## Task statement
Your answer must hold only the lines below from the line containing "OIC, Officer in charge." through the line containing "Table 1 describes", each reproduced exactly.

## Provided data
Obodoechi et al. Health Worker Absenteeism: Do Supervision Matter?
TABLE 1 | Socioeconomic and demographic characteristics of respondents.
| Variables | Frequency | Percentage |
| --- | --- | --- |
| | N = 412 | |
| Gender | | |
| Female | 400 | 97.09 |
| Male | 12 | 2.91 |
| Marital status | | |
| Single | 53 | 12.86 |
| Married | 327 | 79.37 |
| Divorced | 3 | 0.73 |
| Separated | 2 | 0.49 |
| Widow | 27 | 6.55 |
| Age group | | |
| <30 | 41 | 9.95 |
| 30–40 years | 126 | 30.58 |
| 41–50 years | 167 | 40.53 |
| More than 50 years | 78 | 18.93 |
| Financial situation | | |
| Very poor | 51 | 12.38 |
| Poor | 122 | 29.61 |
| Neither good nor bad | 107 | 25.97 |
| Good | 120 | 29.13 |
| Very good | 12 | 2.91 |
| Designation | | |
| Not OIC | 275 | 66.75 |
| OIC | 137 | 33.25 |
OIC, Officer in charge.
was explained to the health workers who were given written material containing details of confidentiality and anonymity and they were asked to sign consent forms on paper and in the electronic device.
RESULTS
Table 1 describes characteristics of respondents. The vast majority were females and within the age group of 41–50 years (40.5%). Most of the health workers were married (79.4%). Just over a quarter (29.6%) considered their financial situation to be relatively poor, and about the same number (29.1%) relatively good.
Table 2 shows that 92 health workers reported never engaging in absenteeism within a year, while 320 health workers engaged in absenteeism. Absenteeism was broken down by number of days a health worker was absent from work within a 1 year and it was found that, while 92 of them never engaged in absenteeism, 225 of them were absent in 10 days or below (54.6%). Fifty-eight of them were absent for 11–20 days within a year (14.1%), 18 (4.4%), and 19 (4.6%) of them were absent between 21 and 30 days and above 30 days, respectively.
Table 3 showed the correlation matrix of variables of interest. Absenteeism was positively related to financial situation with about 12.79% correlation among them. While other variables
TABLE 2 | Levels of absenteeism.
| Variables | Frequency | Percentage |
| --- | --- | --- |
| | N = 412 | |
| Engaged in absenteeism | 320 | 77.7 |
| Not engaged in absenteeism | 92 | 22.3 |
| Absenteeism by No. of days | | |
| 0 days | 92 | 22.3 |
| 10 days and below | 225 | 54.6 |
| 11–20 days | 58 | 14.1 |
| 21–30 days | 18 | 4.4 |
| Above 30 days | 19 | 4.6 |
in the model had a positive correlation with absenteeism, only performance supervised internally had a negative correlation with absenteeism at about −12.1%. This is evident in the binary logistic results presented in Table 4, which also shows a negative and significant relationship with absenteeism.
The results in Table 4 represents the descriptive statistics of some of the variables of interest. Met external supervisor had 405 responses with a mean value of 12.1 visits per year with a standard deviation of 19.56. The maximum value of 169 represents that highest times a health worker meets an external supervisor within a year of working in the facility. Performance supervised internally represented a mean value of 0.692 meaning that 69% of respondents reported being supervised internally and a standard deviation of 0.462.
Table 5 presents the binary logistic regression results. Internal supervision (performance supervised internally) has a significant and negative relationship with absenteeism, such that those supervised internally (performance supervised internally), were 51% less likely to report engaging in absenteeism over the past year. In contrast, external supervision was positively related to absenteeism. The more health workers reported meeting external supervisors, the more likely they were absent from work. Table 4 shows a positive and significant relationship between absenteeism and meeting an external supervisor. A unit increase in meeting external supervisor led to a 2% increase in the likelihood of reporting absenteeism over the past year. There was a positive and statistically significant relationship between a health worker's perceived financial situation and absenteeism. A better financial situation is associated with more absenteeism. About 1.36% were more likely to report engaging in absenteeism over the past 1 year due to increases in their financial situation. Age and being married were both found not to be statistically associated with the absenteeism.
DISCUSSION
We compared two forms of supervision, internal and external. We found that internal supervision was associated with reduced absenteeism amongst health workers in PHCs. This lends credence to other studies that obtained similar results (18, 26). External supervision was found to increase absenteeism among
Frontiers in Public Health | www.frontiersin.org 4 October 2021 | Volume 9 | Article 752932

...

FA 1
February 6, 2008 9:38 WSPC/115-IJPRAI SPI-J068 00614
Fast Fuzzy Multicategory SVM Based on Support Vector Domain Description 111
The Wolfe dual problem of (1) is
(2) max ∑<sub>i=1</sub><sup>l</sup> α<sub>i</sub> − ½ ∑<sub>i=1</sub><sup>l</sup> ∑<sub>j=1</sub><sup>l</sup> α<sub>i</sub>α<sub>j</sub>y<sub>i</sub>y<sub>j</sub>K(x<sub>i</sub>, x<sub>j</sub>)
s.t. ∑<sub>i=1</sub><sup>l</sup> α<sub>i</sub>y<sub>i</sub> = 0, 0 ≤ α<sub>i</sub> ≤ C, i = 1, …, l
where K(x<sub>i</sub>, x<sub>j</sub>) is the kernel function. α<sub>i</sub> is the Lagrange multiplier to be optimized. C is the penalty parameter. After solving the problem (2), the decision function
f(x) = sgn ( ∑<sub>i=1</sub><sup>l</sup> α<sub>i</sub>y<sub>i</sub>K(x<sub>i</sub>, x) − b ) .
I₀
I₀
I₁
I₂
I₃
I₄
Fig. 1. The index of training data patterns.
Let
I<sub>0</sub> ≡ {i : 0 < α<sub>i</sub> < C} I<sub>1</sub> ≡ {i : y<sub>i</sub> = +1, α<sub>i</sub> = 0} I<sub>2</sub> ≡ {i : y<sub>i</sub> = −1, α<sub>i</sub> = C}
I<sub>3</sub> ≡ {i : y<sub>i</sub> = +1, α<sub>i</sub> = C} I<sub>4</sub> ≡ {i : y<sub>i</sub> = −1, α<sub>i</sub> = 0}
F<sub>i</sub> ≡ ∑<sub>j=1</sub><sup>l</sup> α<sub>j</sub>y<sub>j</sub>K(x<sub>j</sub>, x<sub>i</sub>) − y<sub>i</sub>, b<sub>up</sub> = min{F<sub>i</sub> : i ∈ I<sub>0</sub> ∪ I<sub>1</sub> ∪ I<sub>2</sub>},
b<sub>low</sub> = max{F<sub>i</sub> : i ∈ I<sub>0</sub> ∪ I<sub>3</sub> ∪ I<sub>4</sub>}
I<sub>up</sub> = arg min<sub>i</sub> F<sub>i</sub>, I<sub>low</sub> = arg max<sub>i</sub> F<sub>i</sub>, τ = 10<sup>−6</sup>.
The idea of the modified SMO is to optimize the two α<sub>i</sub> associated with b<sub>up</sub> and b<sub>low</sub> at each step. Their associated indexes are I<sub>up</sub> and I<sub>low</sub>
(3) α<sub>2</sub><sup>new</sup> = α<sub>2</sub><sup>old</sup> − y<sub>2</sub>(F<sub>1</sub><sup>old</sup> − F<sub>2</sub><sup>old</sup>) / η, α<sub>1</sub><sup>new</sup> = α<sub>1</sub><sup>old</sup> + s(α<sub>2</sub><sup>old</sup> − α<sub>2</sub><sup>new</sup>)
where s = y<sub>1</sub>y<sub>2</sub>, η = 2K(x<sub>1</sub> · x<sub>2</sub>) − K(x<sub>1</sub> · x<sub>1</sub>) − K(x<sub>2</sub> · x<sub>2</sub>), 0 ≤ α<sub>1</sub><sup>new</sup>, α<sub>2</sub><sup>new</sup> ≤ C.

---

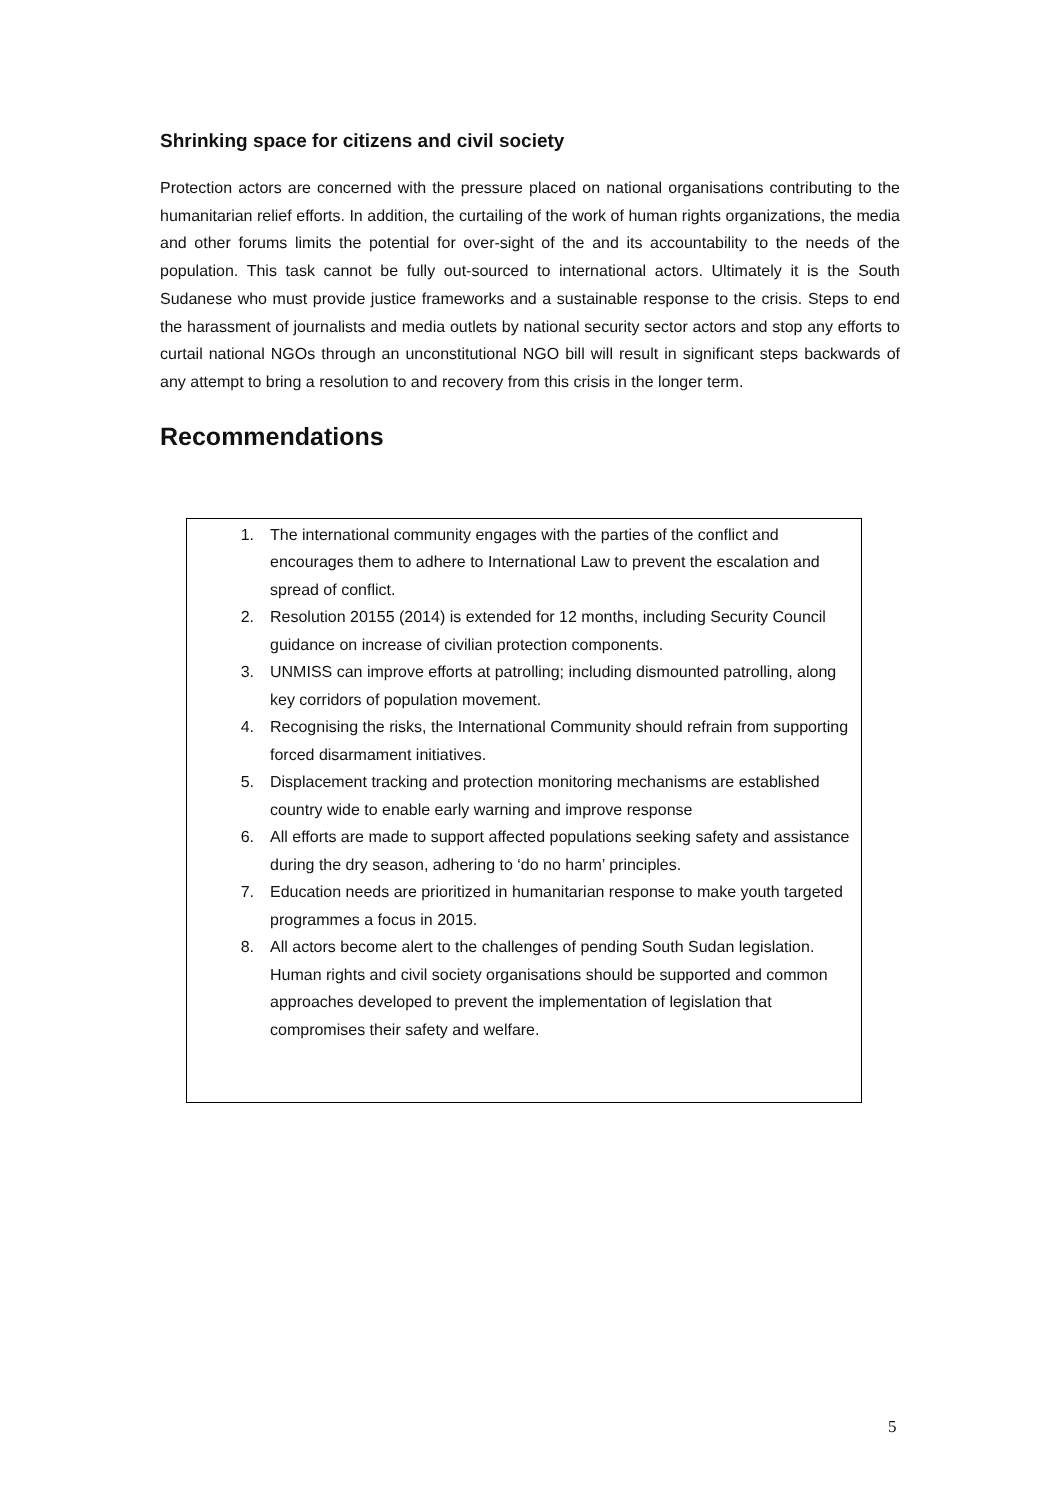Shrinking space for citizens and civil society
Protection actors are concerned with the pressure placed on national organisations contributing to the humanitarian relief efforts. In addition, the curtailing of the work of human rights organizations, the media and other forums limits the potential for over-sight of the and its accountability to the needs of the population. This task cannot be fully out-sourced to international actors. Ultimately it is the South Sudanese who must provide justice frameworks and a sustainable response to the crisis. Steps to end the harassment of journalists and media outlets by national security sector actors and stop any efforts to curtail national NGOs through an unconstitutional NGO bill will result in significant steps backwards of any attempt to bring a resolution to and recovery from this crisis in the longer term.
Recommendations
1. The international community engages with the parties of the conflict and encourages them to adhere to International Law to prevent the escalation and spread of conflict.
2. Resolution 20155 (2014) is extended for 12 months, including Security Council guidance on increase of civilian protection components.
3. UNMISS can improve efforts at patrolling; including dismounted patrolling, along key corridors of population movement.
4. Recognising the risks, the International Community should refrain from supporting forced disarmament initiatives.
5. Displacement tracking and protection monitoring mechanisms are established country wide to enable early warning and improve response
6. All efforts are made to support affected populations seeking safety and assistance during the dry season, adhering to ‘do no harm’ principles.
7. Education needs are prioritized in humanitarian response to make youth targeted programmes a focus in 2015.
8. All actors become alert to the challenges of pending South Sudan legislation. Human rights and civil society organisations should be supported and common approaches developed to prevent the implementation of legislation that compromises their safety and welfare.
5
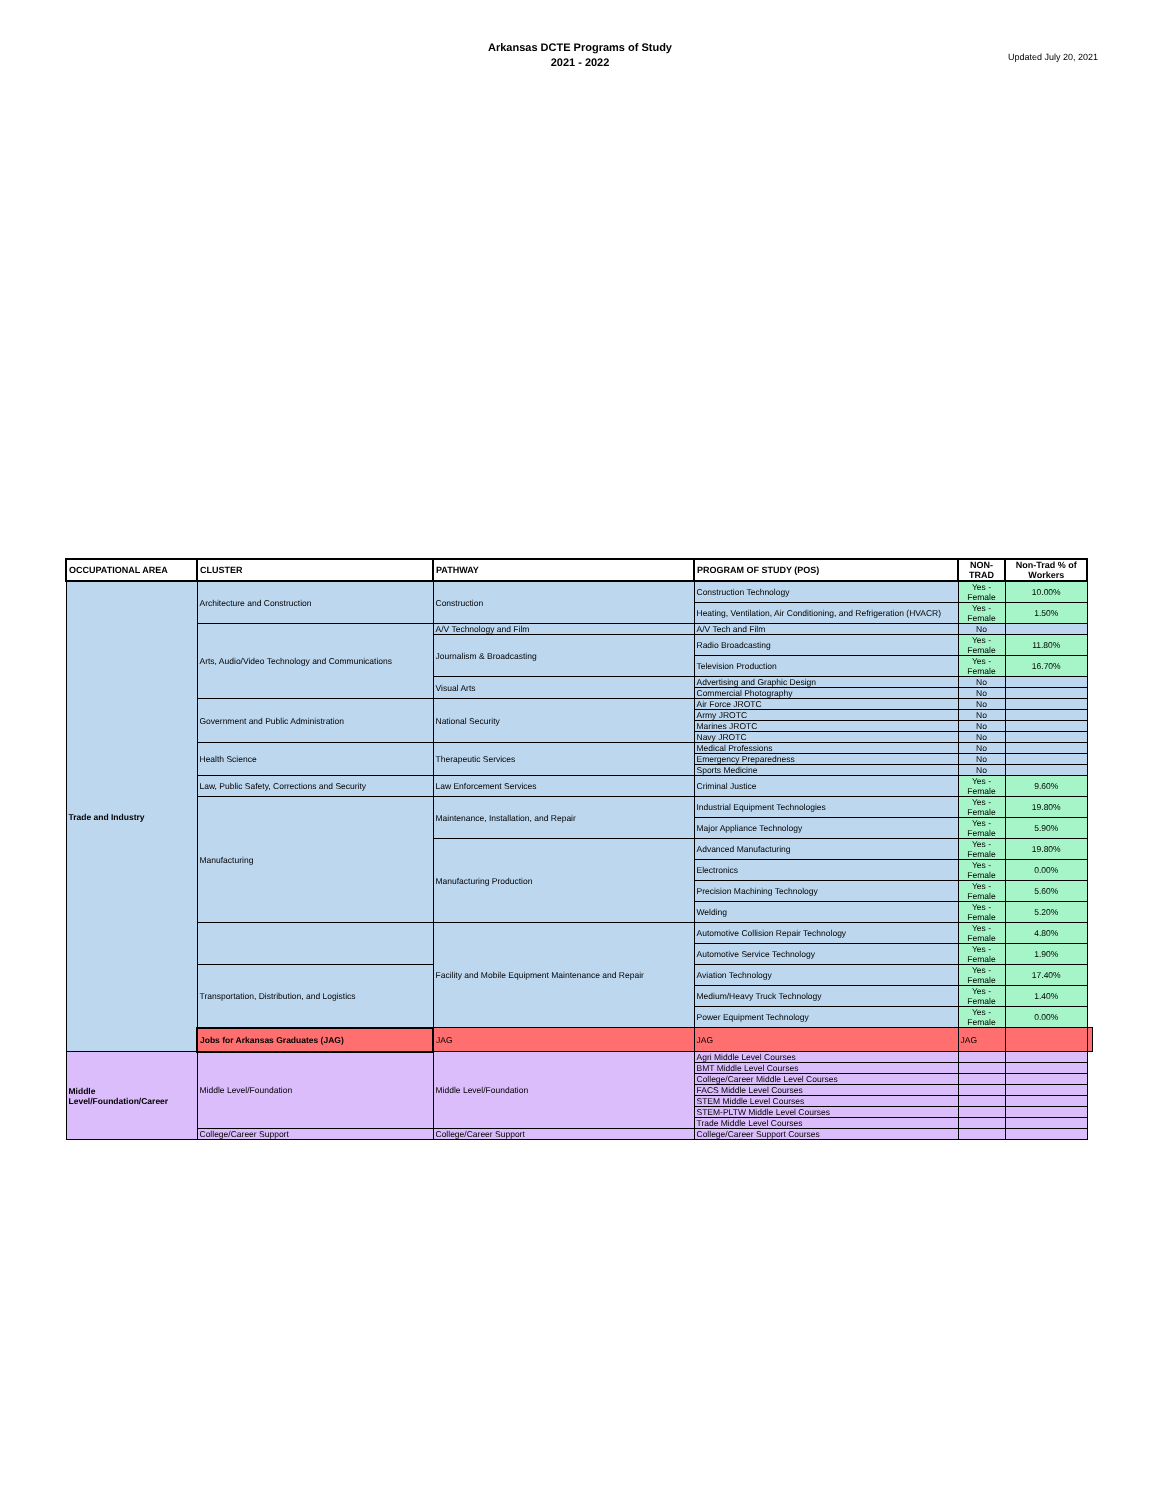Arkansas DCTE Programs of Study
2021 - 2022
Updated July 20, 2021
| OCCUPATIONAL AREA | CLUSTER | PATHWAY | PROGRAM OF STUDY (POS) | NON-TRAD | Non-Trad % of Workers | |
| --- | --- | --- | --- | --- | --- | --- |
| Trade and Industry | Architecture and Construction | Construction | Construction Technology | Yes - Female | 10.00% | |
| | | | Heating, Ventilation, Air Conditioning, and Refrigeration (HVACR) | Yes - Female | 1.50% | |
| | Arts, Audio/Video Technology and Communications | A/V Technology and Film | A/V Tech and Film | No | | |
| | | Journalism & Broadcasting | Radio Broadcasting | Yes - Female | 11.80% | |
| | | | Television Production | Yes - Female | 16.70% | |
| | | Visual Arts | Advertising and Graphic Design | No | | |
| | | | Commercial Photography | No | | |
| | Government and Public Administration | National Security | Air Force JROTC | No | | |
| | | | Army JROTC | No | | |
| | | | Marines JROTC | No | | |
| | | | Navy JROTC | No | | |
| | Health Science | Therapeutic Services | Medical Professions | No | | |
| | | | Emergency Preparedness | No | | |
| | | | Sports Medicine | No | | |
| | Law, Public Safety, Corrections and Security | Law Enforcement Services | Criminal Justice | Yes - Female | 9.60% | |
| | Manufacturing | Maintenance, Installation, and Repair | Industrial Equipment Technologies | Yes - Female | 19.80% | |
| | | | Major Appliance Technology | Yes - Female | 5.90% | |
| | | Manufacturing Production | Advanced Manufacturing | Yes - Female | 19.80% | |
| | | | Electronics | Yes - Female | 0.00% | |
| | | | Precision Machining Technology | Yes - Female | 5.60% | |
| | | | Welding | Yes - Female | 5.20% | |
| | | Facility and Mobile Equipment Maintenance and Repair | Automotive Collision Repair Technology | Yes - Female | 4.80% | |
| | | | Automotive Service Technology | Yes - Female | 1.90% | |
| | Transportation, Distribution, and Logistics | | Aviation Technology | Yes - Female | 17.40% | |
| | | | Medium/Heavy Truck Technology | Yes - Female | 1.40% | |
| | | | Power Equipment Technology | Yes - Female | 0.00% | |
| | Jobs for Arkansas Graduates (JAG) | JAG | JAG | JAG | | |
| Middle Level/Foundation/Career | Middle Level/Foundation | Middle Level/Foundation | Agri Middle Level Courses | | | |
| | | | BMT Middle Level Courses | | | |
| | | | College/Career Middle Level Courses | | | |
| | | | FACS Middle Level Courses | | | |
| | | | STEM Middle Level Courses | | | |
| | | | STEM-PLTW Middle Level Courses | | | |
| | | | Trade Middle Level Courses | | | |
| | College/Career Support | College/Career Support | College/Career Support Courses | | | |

## Task solution
OIC, Officer in charge.
was explained to the health workers who were given written material containing details of confidentiality and anonymity and they were asked to sign consent forms on paper and in the electronic device.
RESULTS
Table 1 describes characteristics of respondents. The vast majority were females and within the age group of 41–50 years (40.5%). Most of the health workers were married (79.4%). Just over a quarter (29.6%) considered their financial situation to be relatively poor, and about the same number (29.1%) relatively good.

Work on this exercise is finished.